(Records to use begins)
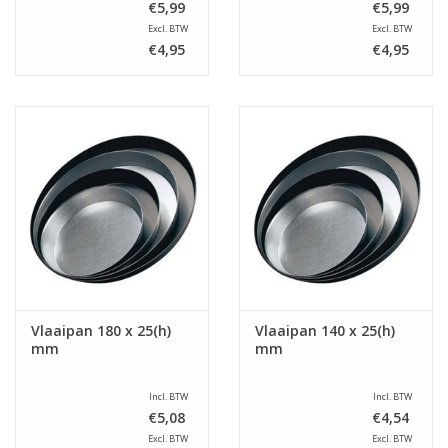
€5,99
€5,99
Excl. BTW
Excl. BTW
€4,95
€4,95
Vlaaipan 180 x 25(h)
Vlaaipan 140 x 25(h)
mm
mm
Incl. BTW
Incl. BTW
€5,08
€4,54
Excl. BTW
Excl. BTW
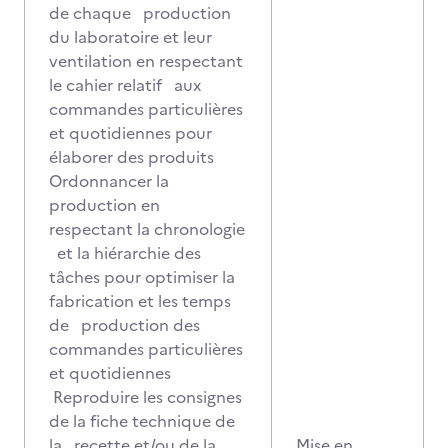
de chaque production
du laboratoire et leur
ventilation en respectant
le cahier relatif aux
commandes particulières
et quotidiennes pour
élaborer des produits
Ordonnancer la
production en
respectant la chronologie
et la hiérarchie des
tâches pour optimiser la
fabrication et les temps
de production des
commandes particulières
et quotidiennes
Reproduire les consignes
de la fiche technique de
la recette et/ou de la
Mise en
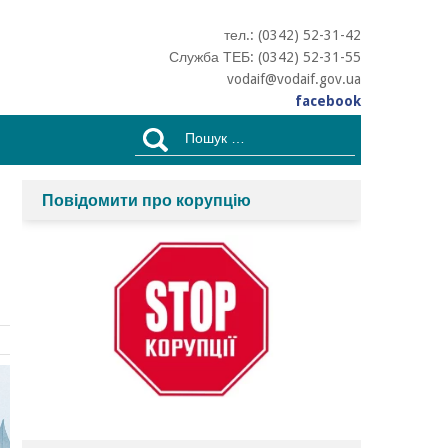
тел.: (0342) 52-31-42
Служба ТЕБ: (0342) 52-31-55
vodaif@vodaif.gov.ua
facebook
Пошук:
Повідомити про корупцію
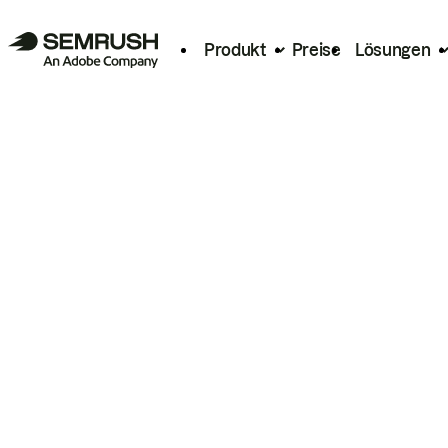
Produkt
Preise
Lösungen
(Records to use ends)
(Records to use begins)
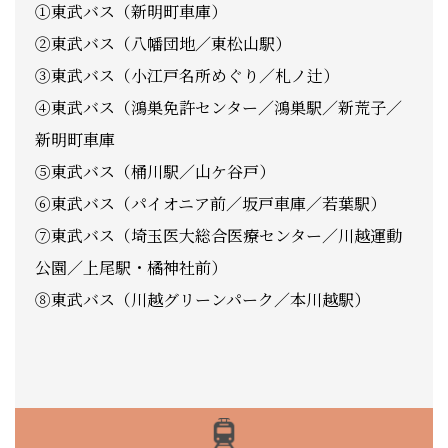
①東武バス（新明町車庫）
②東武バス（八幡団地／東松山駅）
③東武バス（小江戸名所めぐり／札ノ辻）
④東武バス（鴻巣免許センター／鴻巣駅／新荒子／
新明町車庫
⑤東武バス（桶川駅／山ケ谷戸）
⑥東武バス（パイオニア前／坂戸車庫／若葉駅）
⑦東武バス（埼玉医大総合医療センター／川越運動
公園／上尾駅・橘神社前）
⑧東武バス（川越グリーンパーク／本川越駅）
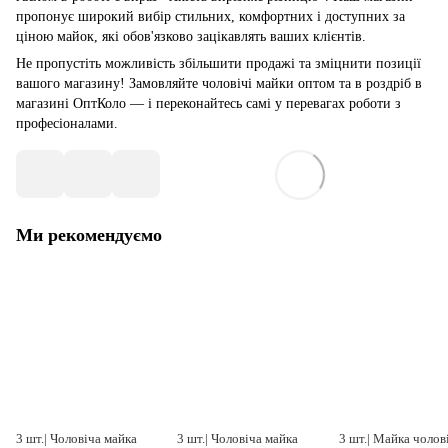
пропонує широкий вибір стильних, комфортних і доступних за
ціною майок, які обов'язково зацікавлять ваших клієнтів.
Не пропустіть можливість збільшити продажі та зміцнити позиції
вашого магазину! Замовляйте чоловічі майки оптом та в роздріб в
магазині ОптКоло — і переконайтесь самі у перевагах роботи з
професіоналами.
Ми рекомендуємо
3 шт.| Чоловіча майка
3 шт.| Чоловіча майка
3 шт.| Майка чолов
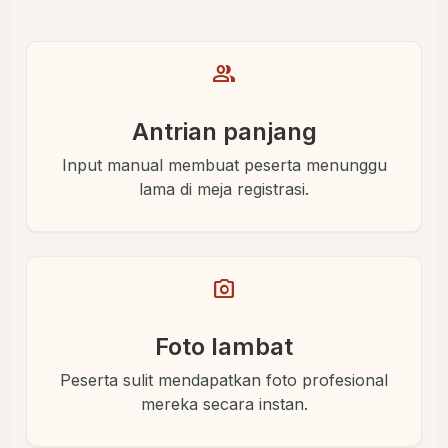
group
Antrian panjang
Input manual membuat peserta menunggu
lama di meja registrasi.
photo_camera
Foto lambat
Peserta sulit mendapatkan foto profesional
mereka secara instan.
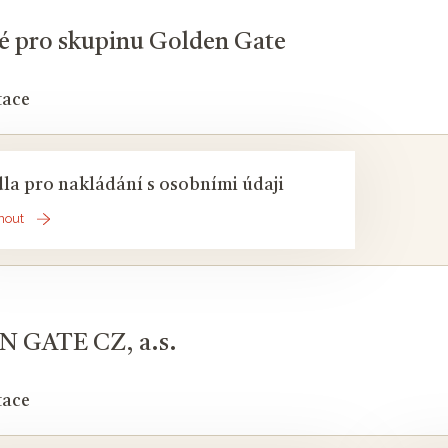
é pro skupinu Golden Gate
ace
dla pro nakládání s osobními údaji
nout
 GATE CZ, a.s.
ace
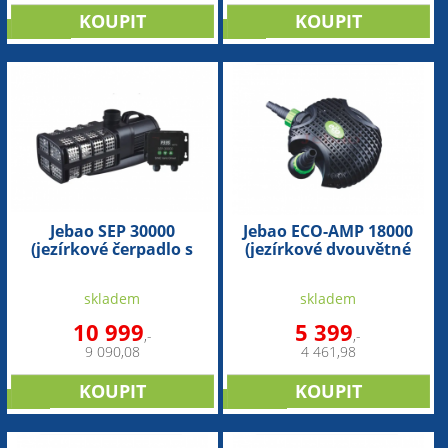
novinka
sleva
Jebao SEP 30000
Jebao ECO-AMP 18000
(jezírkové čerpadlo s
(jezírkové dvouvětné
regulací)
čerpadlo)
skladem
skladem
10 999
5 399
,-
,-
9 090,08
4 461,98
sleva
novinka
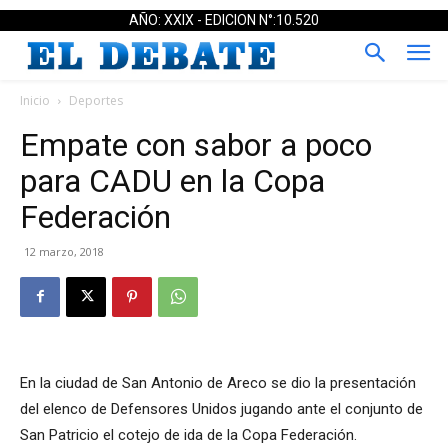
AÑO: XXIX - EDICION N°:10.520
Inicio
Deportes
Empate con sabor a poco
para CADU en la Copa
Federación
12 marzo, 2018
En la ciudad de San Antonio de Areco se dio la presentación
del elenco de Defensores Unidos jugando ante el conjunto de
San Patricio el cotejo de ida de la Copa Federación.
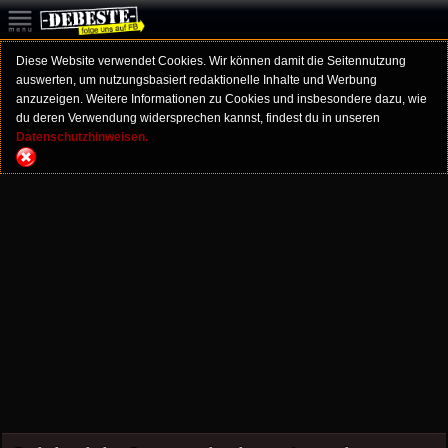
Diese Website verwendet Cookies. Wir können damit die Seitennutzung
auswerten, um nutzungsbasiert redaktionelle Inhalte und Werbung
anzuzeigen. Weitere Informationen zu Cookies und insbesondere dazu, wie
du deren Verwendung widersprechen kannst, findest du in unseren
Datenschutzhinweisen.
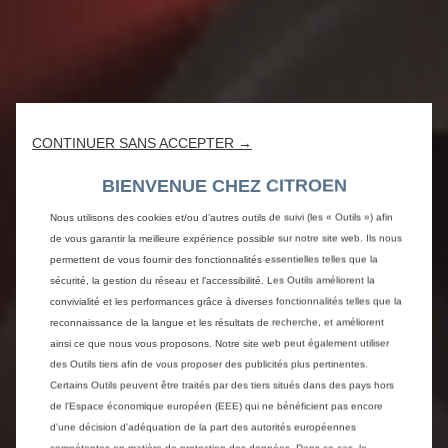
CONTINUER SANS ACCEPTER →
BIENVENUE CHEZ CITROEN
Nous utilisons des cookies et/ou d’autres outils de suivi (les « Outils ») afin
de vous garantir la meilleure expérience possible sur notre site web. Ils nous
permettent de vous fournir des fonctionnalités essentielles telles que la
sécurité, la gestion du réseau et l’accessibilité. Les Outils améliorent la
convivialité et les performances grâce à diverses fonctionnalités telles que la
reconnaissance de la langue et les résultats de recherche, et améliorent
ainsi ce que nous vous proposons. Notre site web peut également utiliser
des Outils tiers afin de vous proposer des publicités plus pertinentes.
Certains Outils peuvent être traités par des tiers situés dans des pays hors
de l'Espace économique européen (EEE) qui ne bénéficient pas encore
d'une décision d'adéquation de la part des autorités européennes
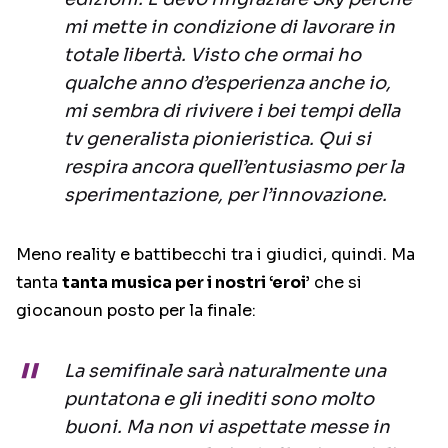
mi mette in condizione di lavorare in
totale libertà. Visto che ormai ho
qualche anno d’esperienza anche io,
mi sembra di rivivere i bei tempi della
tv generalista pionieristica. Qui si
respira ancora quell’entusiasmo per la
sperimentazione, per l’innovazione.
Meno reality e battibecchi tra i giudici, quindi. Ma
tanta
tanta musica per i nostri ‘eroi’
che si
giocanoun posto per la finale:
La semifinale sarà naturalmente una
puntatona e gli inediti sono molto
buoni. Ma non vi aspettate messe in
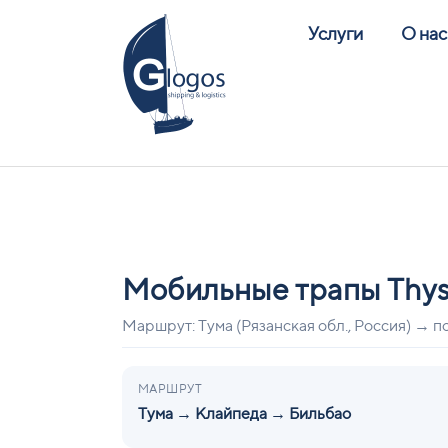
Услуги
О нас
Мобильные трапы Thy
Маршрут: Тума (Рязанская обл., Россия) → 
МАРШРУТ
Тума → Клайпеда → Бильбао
(Records to use ends)
(Records to use begins)
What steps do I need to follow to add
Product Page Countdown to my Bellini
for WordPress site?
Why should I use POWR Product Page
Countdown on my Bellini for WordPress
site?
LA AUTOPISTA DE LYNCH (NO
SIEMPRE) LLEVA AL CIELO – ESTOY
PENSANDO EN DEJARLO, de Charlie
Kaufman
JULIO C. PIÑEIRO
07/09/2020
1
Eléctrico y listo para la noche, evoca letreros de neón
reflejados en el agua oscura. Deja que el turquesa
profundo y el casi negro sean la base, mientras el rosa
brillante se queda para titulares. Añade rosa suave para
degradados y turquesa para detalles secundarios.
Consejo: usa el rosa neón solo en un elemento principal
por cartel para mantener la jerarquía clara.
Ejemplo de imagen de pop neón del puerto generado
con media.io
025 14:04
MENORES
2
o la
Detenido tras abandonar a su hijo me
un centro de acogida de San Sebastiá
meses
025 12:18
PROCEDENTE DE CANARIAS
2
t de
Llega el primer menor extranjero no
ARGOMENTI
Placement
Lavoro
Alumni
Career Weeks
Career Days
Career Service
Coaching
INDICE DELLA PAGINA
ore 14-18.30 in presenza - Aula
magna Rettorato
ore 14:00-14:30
(Records to use ends)
What you should do
Copy the rows starting at the line containing "What steps do I need to follow to add" and ending at the line containing "Eléctrico y listo", reproducing each line as it appears.

Answer section
What steps do I need to follow to add
Product Page Countdown to my Bellini
for WordPress site?
Why should I use POWR Product Page
Countdown on my Bellini for WordPress
site?
LA AUTOPISTA DE LYNCH (NO
SIEMPRE) LLEVA AL CIELO – ESTOY
PENSANDO EN DEJARLO, de Charlie
Kaufman
JULIO C. PIÑEIRO
07/09/2020
1
Eléctrico y listo para la noche, evoca letreros de neón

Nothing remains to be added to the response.